Surrounded by stone-faced allies, President Donald Trump rebuked fellow NATO members Thursday for failing to meet the military alliance's financial benchmarks, asserting that leaves it weaker and shortchanges "the people and taxpayers of the United States."

Trump, who has often complained back home about other nations' NATO support, lectured the other leaders in person this time, declaring, "Many of these nations owe massive amounts of money from past years."

The president's assertion immediately put NATO under new strain and did nothing to quiet questions about his complicated relationship with an alliance he has previously panned as "obsolete." Notably, he also did not offer an explicit public endorsement of NATO's "all for one, one for all" collective defence principle, though White House officials said his mere presence at the meeting signalled his commitment.

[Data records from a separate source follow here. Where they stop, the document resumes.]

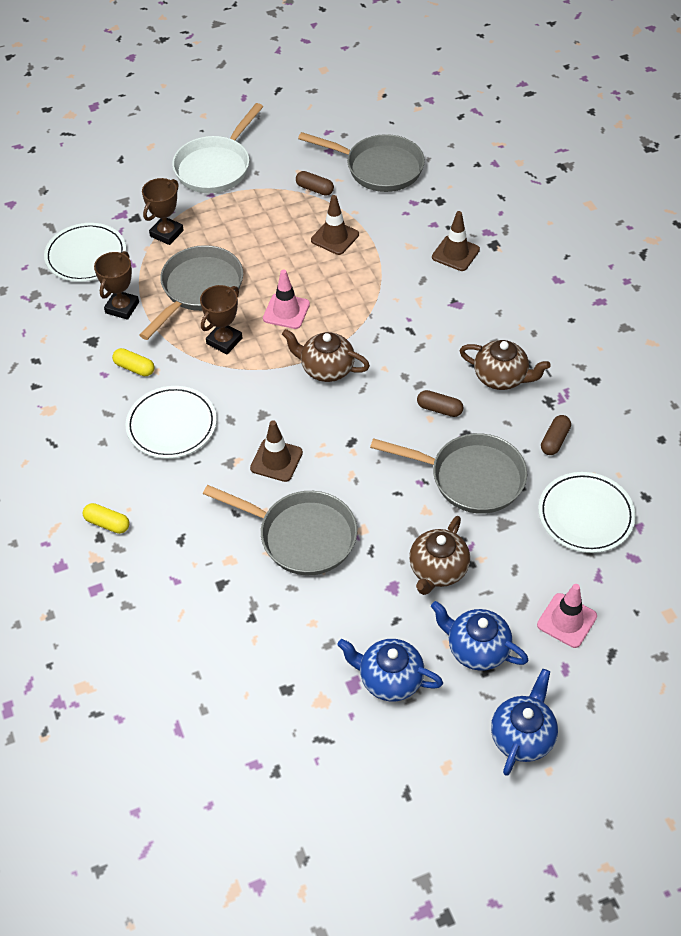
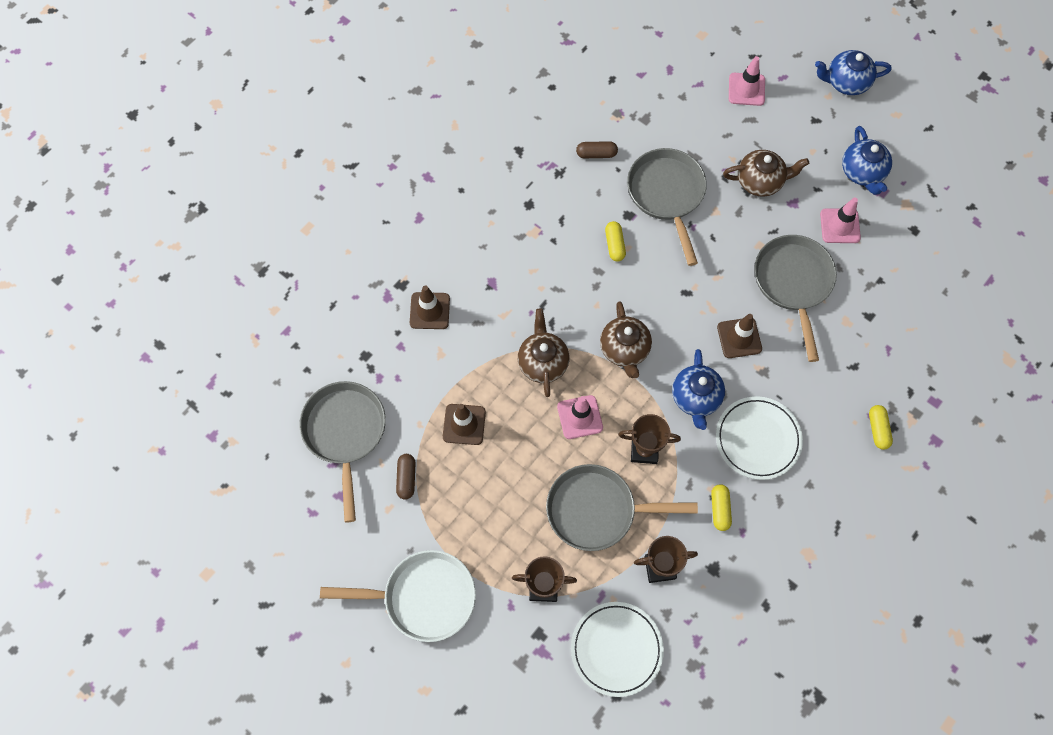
camera: 120 degrees left, 15 degrees up
brown capsule [417,390,464,417] -> yellow capsule [605,221,626,261]
blue teapot [431,601,529,671] -> blue teapot moved to [672,349,725,430]
brown teapot [460,340,550,390] -> brown teapot moved to [518,309,569,397]
white plate [538,472,636,553] -> none
none -> pink traffic cone [820,197,861,243]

Fellow NATO leaders occasionally exchanged awkward looks with each other during the president's lecture, which occurred at an event commemorating the fall of the Berlin Wall and the Sept. 11, 2001, terrorist attacks. When Trump tried to lighten the mood with a joke about NATO's gleaming new home base — "I never asked once what the new NATO Headquarters cost" — there was no laughter from his counterparts.

Last year, only five of the 28 countries met NATO's two per cent spending goal: the U.S., Greece, Britain, Estonia and Poland.